Фрагмент интервью:

Мы уже втягиваем в орбиту своей работы близлежащие города. Например, в снежный буран 22 декабря, несмотря ни на что, мы с оркестром поехали в Уссурийск на заявленные концерты. Были мысли об отмене: мало ли что, вдруг публика не придет, как потом возвращаться ночью? Но в итоге было принято правильное решение – ехать. И концерты прошли с аншлагом! Очень теплая, искренняя публика нас прекрасно принимала. Уверен, мы будем расширять географию поездок.
– Два слова о ближайших премьерах…
– В январе мы покажем оперу Верди «Макбет», в главных партиях выступят Эдем Умеров и потрясающая Мария Гулегина. А в феврале публику ждет прекрасный спектакль «Игрок», поставленный некогда на сцене Мариинского театра самим Тимуром Чхеидзе. Петь два премьерных спектакля будет великолепный Владимир Галузин.
– Несколько личных вопросов, если позволите. Вы родились и выросли в семье музыкантов. Наверное, и вопроса не было, какой путь выберете. И все же: никогда не думали, кем бы еще могли стать?
– Знаете, у меня было счастливое детство. Меня никто не заставлял заниматься музыкой, это было мое желание. Кроме того, я вырос в абсолютно стерильном музыкальном пространстве: в нашем доме никакой эстрады и попсы не звучало. В Мариинский театр с удовольствием ходил с раннего возраста. Конечно, музыка была моим путем с самого начала.
Другое дело, что я освоил несколько музыкальных профессий: окончил школу-лицей при консерватории по классу ударных инструментов и композиции, уже в 11-м классе стал участвовать в работе оркестра как дирижер. В консерватории стал заниматься дирижированием профессионально, окончил ее с двумя дипломами – композиторским и дирижерским. Но в наше время работа композитора и работа дирижера требуют принципиально разных условий. Времени, чтобы писать музыку, сейчас нет. Поэтому в данный момент я остановился на дирижировании.
– В фильме «Покровские ворота» есть эпизод: все мальчишки гоняют в футбол во дворе, а юный музыкант уныло терзает скрипку…
– Знаю-знаю! Но у меня было как раз наоборот. В Доме творчества композиторов «Репино» всегда было очень много детей, и я прекрасно помню картину: после завтрака в футбол гоняют все, а после обеда… я один! Потому что остальные как раз «занимаются на скрипке». Мне в младших классах очень легко давалась учеба, я занимался ровно столько, сколько было нужно. Ну и, кроме того, мой ксилофон родители далеко не всегда возили с собой на отдых. Хотя все же иногда возили, перед экзаменами, например…
– Вы выросли вне поп-музыки. А когда с нею столкнулись, не испытали шока?
– Разумеется, я слышал эту музыку, что называется, краем уха – где-то в гостях, из телевизора. Но дома она не звучала никогда. Скажу больше: я в принципе противник музыки как фона. У меня дома нет телевизора. Если мне что-то хочется послушать, я включаю запись с компакт-диска или из Интернета, но и это делаю очень редко. В машине у меня тишина, иногда новости. Если сажусь в такси, всегда прошу выключить музыку. И такое отсутствие замусоренности звуком, когда в ушах не то, что тебе нужно, а что-то случайное, очень для меня важно.

Выборка данных:
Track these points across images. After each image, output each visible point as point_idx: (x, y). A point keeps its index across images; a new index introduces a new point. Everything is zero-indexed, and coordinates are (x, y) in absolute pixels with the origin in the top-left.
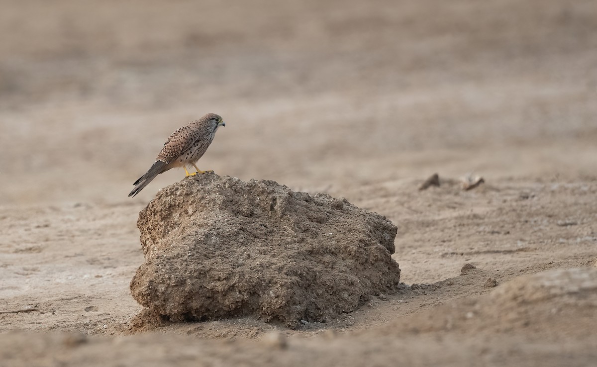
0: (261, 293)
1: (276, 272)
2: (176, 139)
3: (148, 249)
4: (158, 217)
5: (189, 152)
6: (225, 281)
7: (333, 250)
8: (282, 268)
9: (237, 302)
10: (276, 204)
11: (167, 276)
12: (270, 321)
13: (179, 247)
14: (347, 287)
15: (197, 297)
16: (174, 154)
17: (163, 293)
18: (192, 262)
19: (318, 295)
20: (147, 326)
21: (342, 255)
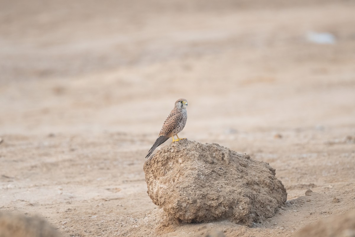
0: (234, 207)
1: (238, 195)
2: (169, 122)
3: (151, 182)
4: (160, 164)
5: (178, 126)
6: (216, 201)
7: (258, 182)
8: (241, 193)
9: (223, 212)
10: (224, 157)
11: (187, 198)
12: (238, 223)
13: (186, 181)
14: (269, 203)
15: (202, 210)
16: (169, 130)
17: (185, 208)
18: (196, 189)
19: (256, 207)
20: (172, 226)
21: (262, 185)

Набор заданий:
[1] Ответьте на вопросы по интервью:
(a) В какой город и в какой день оркестр поехал на концерты в снежный буран?
(b) Какую оперу покажут в январе?
(c) С какими дипломами собеседник окончил консерваторию?
[2] Изложите содержание интервью в двух предложениях.
[3] Воспроизведите часть интервью без изменений, начиная со слов "Мы уже втягиваем" и заканчивая словами "расширять географию поездок.".
Записи представляют собой отдельный материал и с интервью не связаны.

Ответы:
[1]
(a) В Уссурийск, 22 декабря.
(b) Оперу Верди «Макбет».
(c) С композиторским и дирижерским.

[2] Собеседник рассказывает о поездке оркестра с концертами в Уссурийск и о ближайших премьерах: опере «Макбет» в январе и спектакле «Игрок» в феврале. Он вспоминает, что вырос в семье музыкантов, где не звучали эстрада и попса, окончил консерваторию с композиторским и дирижерским дипломами, сейчас остановился на дирижировании и выступает противником музыки как фона.

[3]
Мы уже втягиваем в орбиту своей работы близлежащие города. Например, в снежный буран 22 декабря, несмотря ни на что, мы с оркестром поехали в Уссурийск на заявленные концерты. Были мысли об отмене: мало ли что, вдруг публика не придет, как потом возвращаться ночью? Но в итоге было принято правильное решение – ехать. И концерты прошли с аншлагом! Очень теплая, искренняя публика нас прекрасно принимала. Уверен, мы будем расширять географию поездок.